If two variables are completely independent, knowing one tells us nothing about the other, and their mutual information is zero. If they are strongly related, mutual information is high, meaning that observing one gives substantial information about the other.

In the context of categorization, mutual information can be understood as:

  • how informative a category label is about the individual items it contains
  • or how much detail about an item is preserved after it has been grouped into a category.

3.2 Rate-Distortion Theory (RDT)

Rate–Distortion Theory provides a formal framework for understanding the trade-off between compression and information loss.

It describes the relationship between:

  • Rate: How much information is used to encode distinctions
  • Distortion: how much information is lost during compression.

This framework is used for categorization. When many individual items are grouped into a small number of categories, the system achieves compression, but internal differences between items may be lost. Rate–Distortion Theory allows us to quantify how much information is retained and how much is sacrificed under such grouping.

3.3 Information Bottleneck (IB)

The Information Bottleneck framework builds on similar ideas, but introduces an important distinction between relevant and irrelevant information.

In this setting, an input representation is compressed in a way that preservesonly the information that is useful for a specific task or prediction. Variation that does not contribute to the task is treated as noise and can be removed.

In the context of conceptual representations, the Information Bottleneck provides a way to formalize how systems prioritize certain semantic distinctions while ignoring others.

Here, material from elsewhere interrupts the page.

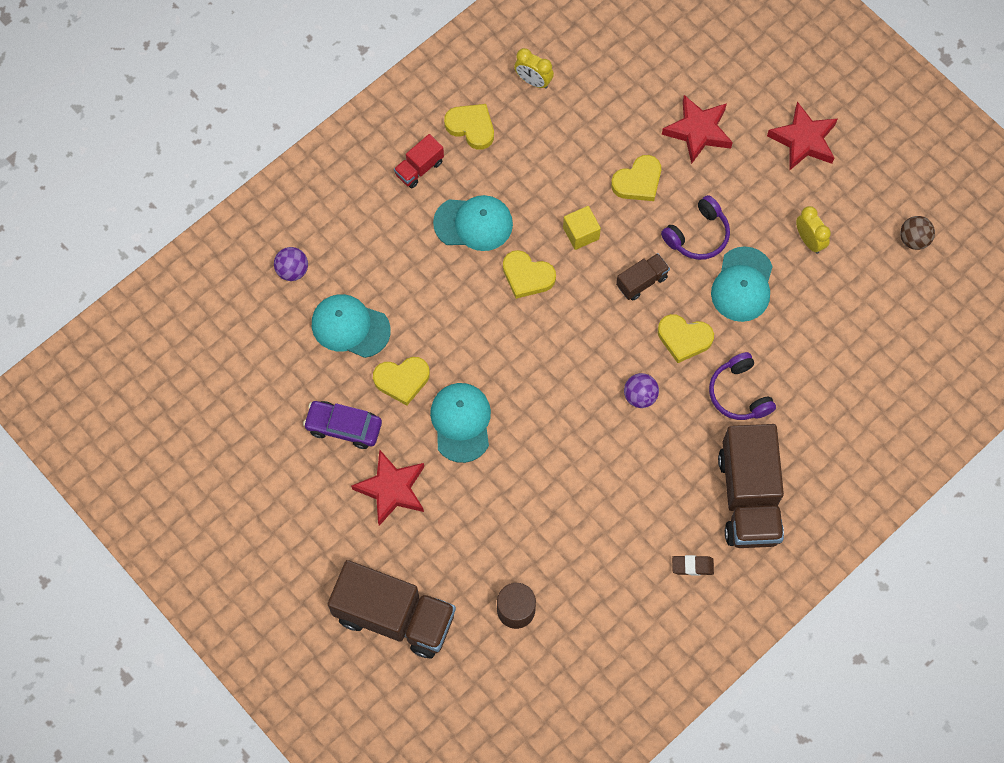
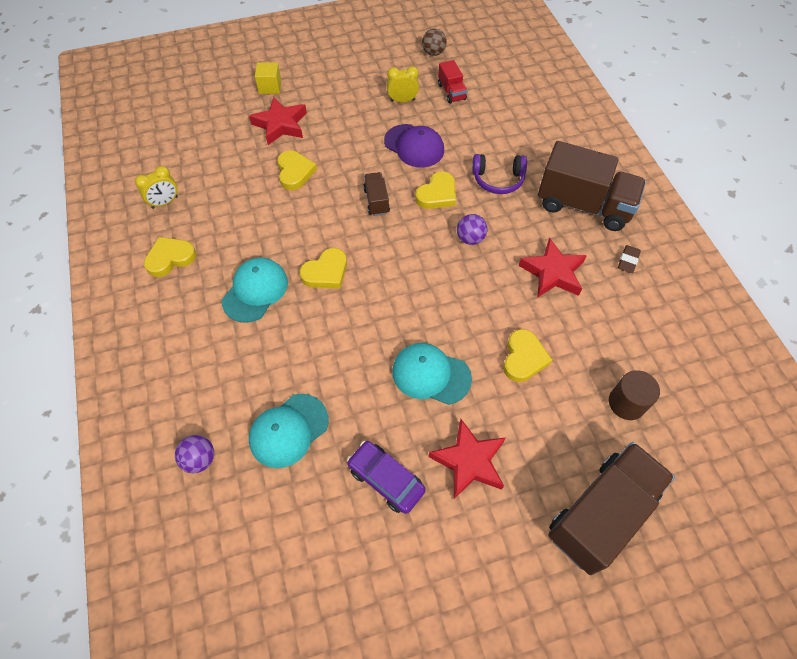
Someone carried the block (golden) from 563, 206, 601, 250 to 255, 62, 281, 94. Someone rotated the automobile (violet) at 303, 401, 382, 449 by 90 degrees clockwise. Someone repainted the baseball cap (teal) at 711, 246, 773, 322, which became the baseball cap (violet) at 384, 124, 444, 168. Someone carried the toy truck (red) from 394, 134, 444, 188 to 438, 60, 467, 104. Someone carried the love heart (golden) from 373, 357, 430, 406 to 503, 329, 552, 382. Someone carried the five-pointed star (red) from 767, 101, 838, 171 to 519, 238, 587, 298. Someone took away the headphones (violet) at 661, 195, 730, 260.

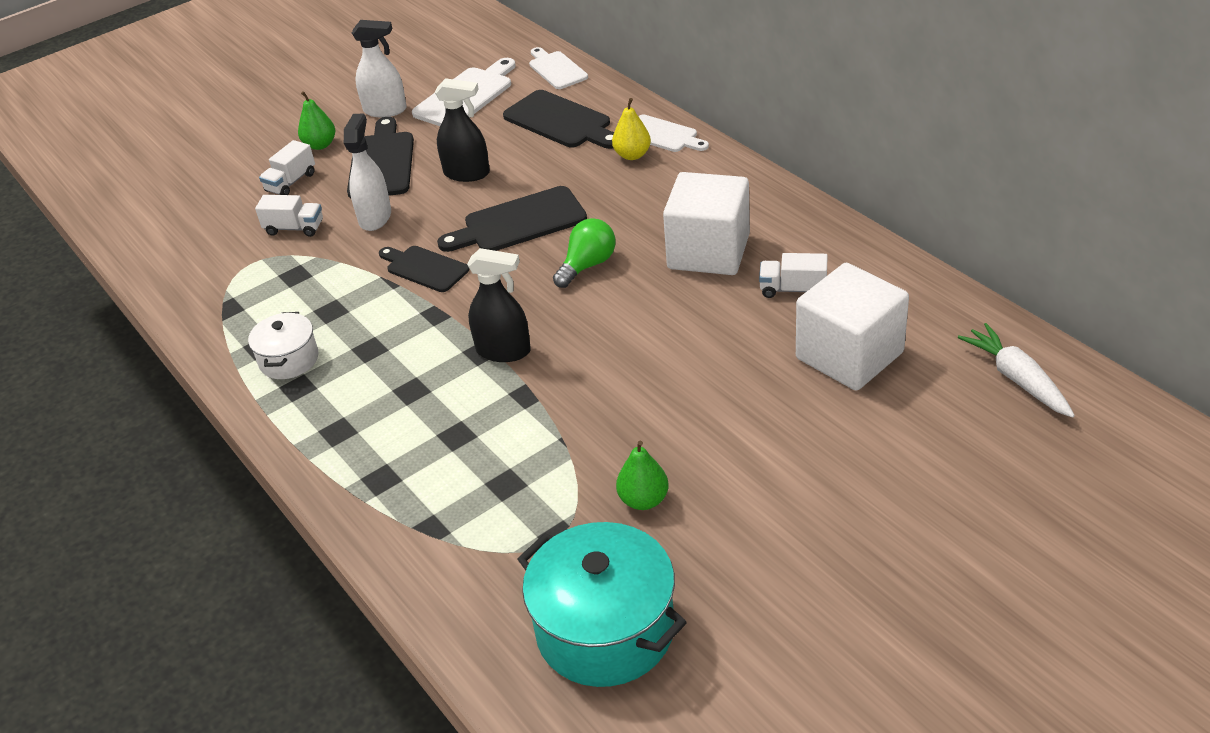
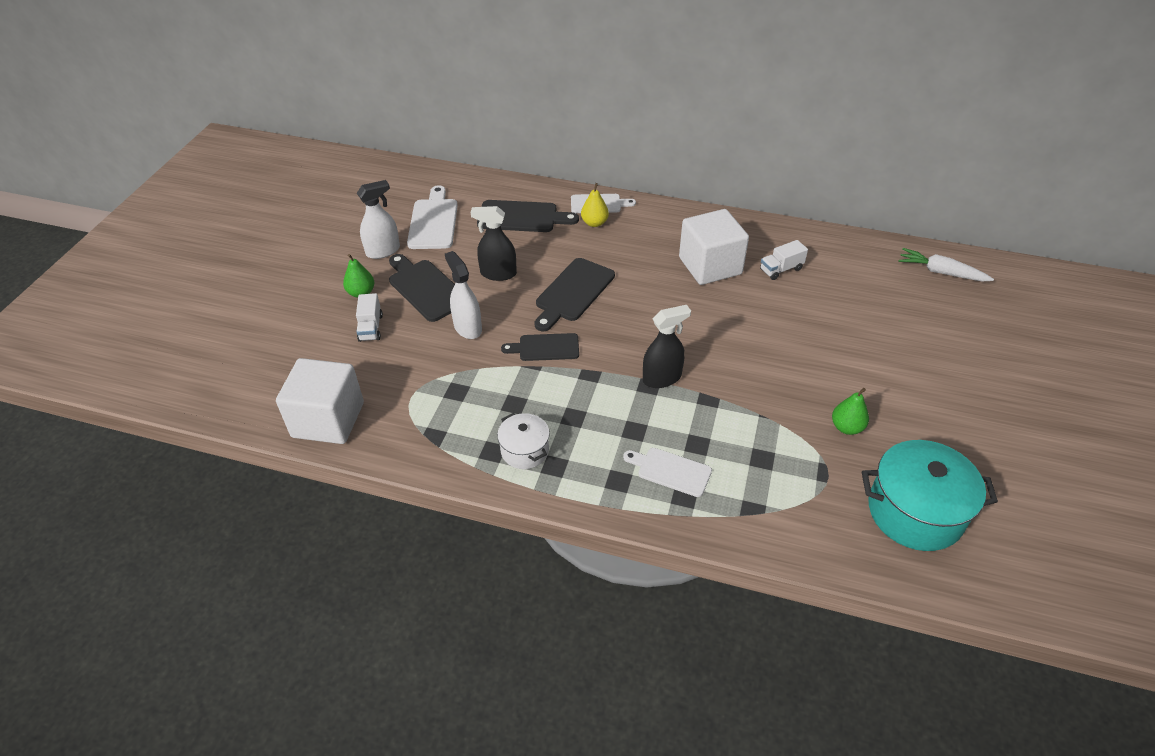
Someone carried the block (pure white) from 796, 263, 909, 391 to 276, 358, 364, 444. Someone rotated the spray bottle (black) at 435, 78, 490, 182 by 150 degrees counterclockwise. Someone carried the cutting board (pure white) from 529, 47, 588, 89 to 623, 448, 712, 497. Someone took away the toy truck (pure white) at 255, 195, 323, 237. Someone took away the lightbulb (emerald) at 553, 218, 615, 288.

4 Measuring Similarity: Spearman Correlation

Sperman’s correlation coefficient ρ represents the agreement between two rankings. Its values range from:

  • 1: perfect agreement
  • 0: no relationship
  • -1: perfect disagreement

In cognitive experiments, humans often provide ranked judgments, such as typicality ratings. Models also produce ranked output, such as similarity scores.

Spearman correlation allows researchers to asses whether humans and models rank items in a similar way, making it well suited for comparing internal conceptual structure.


5 Content

This paper studies whether LLMs represent meaning like humans, beyond just producing human-like behavior. Humans build concepts by compressing many different objects into a few categories (e.g., robin, sparrow → “bird”), but still keep enough structure to preserve useful meaning. The authors ask if LLMs make a similar trade-off between compression and semantic fidelity, or if they encode concepts in a fundamentally different way.

To test this, the paper introduces an information-theoretic framework based on Rate–Distortion Theory and the Information Bottleneck. In simple terms, the framework measures how efficiently a system can group items into concepts: higher compression means fewer distinctions stored, while lower distortion means meaning is preserved better. This creates a principled way to compare how humans vs models balance “efficient representation” vs “semantic richness.”

The key result is that LLMs do learn broad human-like categories, meaning their embeddings often cluster items in ways that match human category boundaries. However, they fail more often on fine-grained structure—the subtle distinctions humans care about for real understanding (like typicality and nuanced semantic organization inside a category).

More fundamentally, the paper finds that LLMs are biased toward aggressive compression, achieving more “efficient” encoding under the information-theoretic objective, but losing semantic nuance. Humans look “inefficient” by that same metric, but this may be exactly the point: human concepts preserve extra detail for flexibility, context sensitivity, and richer meaning, not just statistical efficiency.

A final notable finding is that some encoder-style models can align better with human concept structure than much larger decoder-only models, suggesting that “understanding-like” representations do not automatically improve just by scaling generative LLMs.